Tideway Races

1964 Tideway Race to the Tower of London Tideway races have long been a feature of the racing programme for many years. Depending on river traffic, tides and wind conditions the turning mark is getting dropped close to Battersea Power Station, Big Ben or the whole fleet may actually go ashore on Tower Beach for a picnic.
The three key challenges of Tideway Races are to not hit a bridge with the mast, to not hit the ground with the centre board and to not hit another boat in what the Port of London Authority (PLA) describes the busiest waterway in the UK.

With regards to bridges, there are 19 between Putney and the Tower of London. Under most of them the wind either completely drops, becomes a run or a beat. The only way to get through in safety is to align the centre of the arch, to ease the sheets and then let the tide do the rest. No surprise then that Tideway Races are timed so that the turning mark is reached at slack water, just before the flood tide starts to come back in.

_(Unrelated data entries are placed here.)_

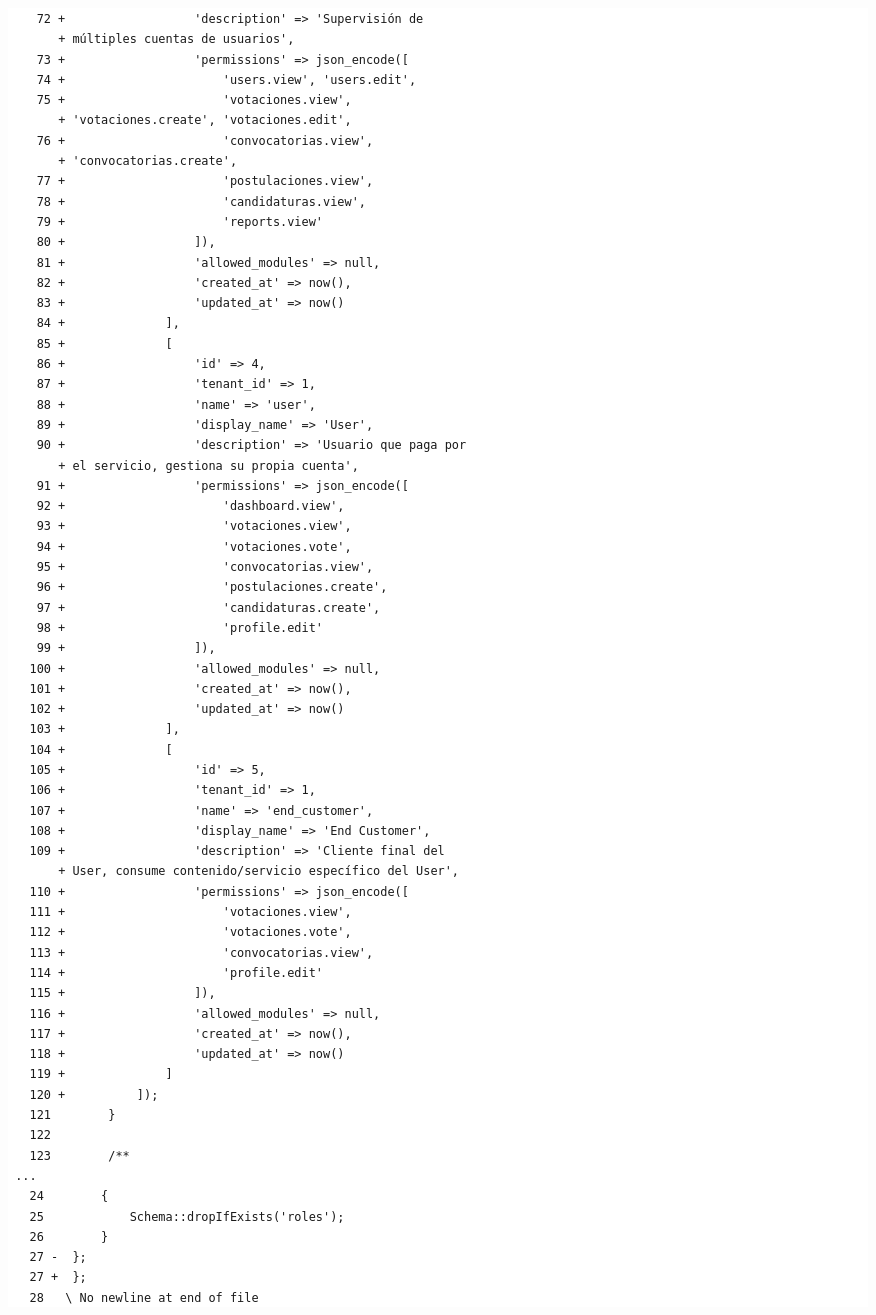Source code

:         72 +                  'description' => 'Supervisión de 
           + múltiples cuentas de usuarios',
        73 +                  'permissions' => json_encode([
        74 +                      'users.view', 'users.edit',
        75 +                      'votaciones.view', 
           + 'votaciones.create', 'votaciones.edit',
        76 +                      'convocatorias.view', 
           + 'convocatorias.create',
        77 +                      'postulaciones.view',
        78 +                      'candidaturas.view',
        79 +                      'reports.view'
        80 +                  ]),
        81 +                  'allowed_modules' => null,
        82 +                  'created_at' => now(),
        83 +                  'updated_at' => now()
        84 +              ],
        85 +              [
        86 +                  'id' => 4,
        87 +                  'tenant_id' => 1,
        88 +                  'name' => 'user',
        89 +                  'display_name' => 'User',
        90 +                  'description' => 'Usuario que paga por 
           + el servicio, gestiona su propia cuenta',
        91 +                  'permissions' => json_encode([
        92 +                      'dashboard.view',
        93 +                      'votaciones.view',
        94 +                      'votaciones.vote',
        95 +                      'convocatorias.view',
        96 +                      'postulaciones.create',
        97 +                      'candidaturas.create',
        98 +                      'profile.edit'
        99 +                  ]),
       100 +                  'allowed_modules' => null,
       101 +                  'created_at' => now(),
       102 +                  'updated_at' => now()
       103 +              ],
       104 +              [
       105 +                  'id' => 5,
       106 +                  'tenant_id' => 1,
       107 +                  'name' => 'end_customer',
       108 +                  'display_name' => 'End Customer',
       109 +                  'description' => 'Cliente final del 
           + User, consume contenido/servicio específico del User',
       110 +                  'permissions' => json_encode([
       111 +                      'votaciones.view',
       112 +                      'votaciones.vote',
       113 +                      'convocatorias.view',
       114 +                      'profile.edit'
       115 +                  ]),
       116 +                  'allowed_modules' => null,
       117 +                  'created_at' => now(),
       118 +                  'updated_at' => now()
       119 +              ]
       120 +          ]);
       121        }
       122    
       123        /**
     ...
       24        {
       25            Schema::dropIfExists('roles');
       26        }
       27 -  };
       27 +  };
       28   \ No newline at end of file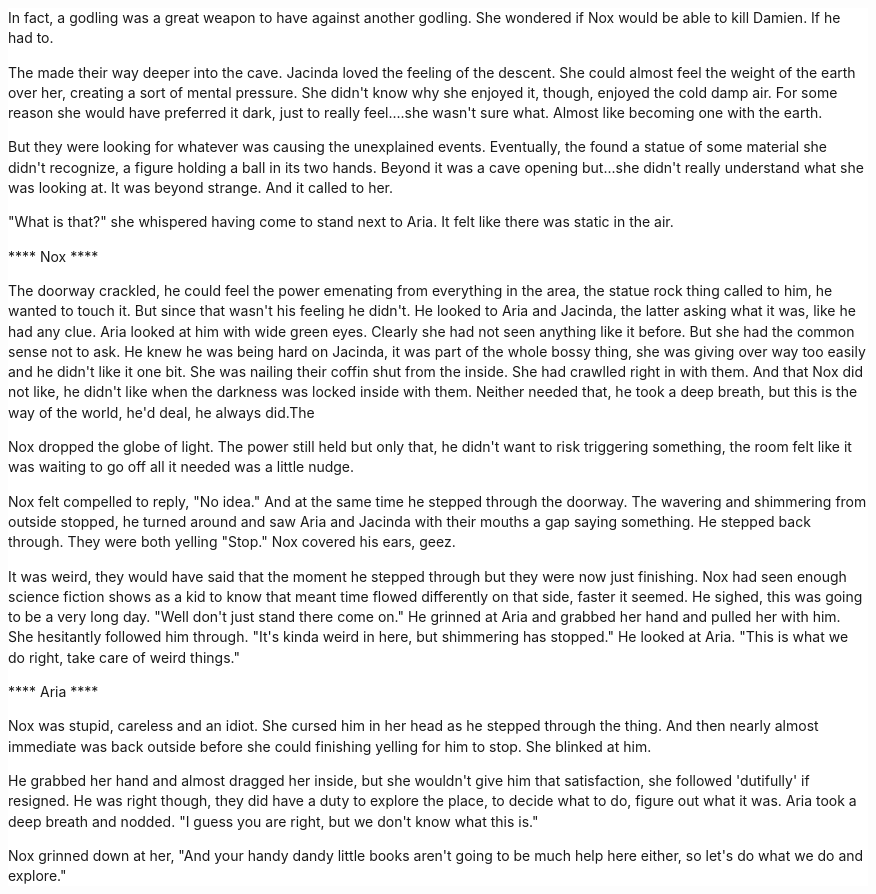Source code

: In fact, a godling was a great weapon to have against another godling. She wondered if Nox would be able to kill Damien. If he had to. 

The made their way deeper into the cave. Jacinda loved the feeling of the descent. She could almost feel the weight of the earth over her, creating a sort of mental pressure. She didn't know why she enjoyed it, though, enjoyed the cold damp air. For some reason she would have preferred it dark, just to really feel....she wasn't sure what. Almost like becoming one with the earth.

But they were looking for whatever was causing the unexplained events. Eventually, the found a statue of some material she didn't recognize, a figure holding a ball in its two hands. Beyond it was a cave opening but...she didn't really understand what she was looking at. It was beyond strange. And it called to her.

"What is that?" she whispered having come to stand next to Aria. It felt like there was static in the air.

**** Nox ****

The doorway crackled, he could feel the power emenating from everything in the area, the statue rock thing called to him, he wanted to touch it.  But since that wasn't his feeling he didn't.  He looked to Aria and Jacinda, the latter asking what it was, like he had any clue.  Aria looked at him with wide green eyes.  Clearly she had not seen anything like it before.  But she had the common sense not to ask.  He knew he was being hard on Jacinda, it was part of the whole bossy thing, she was giving over way too easily and he didn't like it one bit.  She was nailing their coffin shut from the inside.  She had crawlled right in with them.  And that Nox did not like, he didn't like when the darkness was locked inside with them.  Neither needed that, he took a deep breath, but this is the way of the world, he'd deal, he always did.The

Nox dropped the globe of light.  The power still held but only that, he didn't want to risk triggering something, the room felt like it was waiting to go off all it needed was a little nudge.

Nox felt compelled to reply, "No idea."  And at the same time he stepped through the doorway.  The wavering and shimmering from outside stopped, he turned around and saw Aria and Jacinda with their mouths a gap saying something.  He stepped back through.  They were both yelling "Stop."  Nox covered his ears, geez.

It was weird, they would have said that the moment he stepped through but they were now just finishing.  Nox had seen enough science fiction shows as a kid to know that meant time flowed differently on that side, faster it seemed.  He sighed, this was going to be a very long day.  "Well don't just stand there come on."  He grinned at Aria and grabbed her hand and pulled her with him.  She hesitantly followed him through.  "It's kinda weird in here, but shimmering has stopped."  He looked at Aria.  "This is what we do right, take care of weird things."

**** Aria ****

Nox was stupid, careless and an idiot.  She cursed him in her head as he stepped through the thing.  And then nearly almost immediate was back outside before she could finishing yelling for him to stop.  She blinked at him.  

He grabbed her hand and almost dragged her inside, but she wouldn't give him that satisfaction, she followed 'dutifully' if resigned.  He was right though, they did have a duty to explore the place, to decide what to do, figure out what it was.  Aria took a deep breath and nodded.  "I guess you are right, but we don't know what this is."

Nox grinned down at her, "And your handy dandy little books aren't going to be much help here either, so let's do what we do and explore."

Competitors getting ready for the 60th Anniversary Merlin Tideway Race (2006)

With regards to the second challenge, centre boards hitting the ground, a good warning are large gravel banks on the shore which can extend far into the river bed. Lifting rudders are highly recommended, too.

Finally, avoiding traffic is essential, in particular when meeting high speed commuter ferries in Central London. Competitors in Tideway Races typically carry a paddle to help avoid obstacles even when the wind drops. Of course it is absolutely essential to understand the navigational rules and bylaws relevant for the Thames!

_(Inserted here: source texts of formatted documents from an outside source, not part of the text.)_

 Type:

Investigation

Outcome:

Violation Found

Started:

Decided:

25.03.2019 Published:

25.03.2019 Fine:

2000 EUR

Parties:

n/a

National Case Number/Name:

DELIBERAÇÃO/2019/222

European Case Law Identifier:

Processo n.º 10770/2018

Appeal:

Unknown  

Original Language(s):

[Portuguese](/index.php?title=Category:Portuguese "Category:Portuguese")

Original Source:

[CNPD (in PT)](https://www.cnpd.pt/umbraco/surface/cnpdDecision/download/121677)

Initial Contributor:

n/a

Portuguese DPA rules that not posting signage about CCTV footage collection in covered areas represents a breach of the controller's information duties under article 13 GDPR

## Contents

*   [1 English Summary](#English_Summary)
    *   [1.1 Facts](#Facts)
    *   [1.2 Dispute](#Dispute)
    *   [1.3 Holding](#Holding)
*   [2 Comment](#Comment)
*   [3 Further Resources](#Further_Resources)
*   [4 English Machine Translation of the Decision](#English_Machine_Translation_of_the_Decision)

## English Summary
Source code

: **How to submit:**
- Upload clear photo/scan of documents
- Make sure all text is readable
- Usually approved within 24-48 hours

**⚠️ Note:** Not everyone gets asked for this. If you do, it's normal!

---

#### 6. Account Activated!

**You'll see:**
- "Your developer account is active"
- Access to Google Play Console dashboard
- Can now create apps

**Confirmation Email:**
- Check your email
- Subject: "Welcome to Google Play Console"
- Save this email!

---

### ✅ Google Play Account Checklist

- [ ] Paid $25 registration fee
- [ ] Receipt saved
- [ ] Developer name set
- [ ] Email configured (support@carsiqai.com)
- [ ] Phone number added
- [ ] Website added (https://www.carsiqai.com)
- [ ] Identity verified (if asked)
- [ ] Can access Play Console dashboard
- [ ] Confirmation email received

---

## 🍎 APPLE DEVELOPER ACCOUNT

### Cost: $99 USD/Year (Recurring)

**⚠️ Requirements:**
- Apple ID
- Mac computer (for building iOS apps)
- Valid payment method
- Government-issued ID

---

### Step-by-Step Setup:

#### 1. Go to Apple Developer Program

In 2012, the club hosted the Jack Holt Centenary Tideway Race, exclusively for sailing dinghies built or designed by Jack Holt. Many beautifully restored wooden dinghies from the 1940s and 1950s attended, including Mirrors, Merlins, Enterprises, Solos, Cadets, GP14s and many other. A full race report can be found on the YachtsAndYachting website

Invitation for the Centenary Tideway Race in 1989

In 2006, Ranelagh was the obvious starting point for the 60th Anniversary Tideway Regatta of the Merlin Rocket Class. In 1946, Jack Holt had built the first ever Merlin, called Kate, for a syndicate of Ranelagh sailors. Nick Price filmed the race from the start in Putney to the turning mark in front of Westminster. A detailed race report and more photos can be found on the website of the Merlin Rocket Association.

On 9 September 1989, Ranelagh celebrated its Centenary Birthday with a grand Tideway Race to the Tower of London. Exactly 100 boats participated with classes restricted to Merlins, N12, Enterprises, Lasers and Fireflies.

Further back, major Tideway Races had been organised for the Silver Jubilee in 1977 and before that in 1964.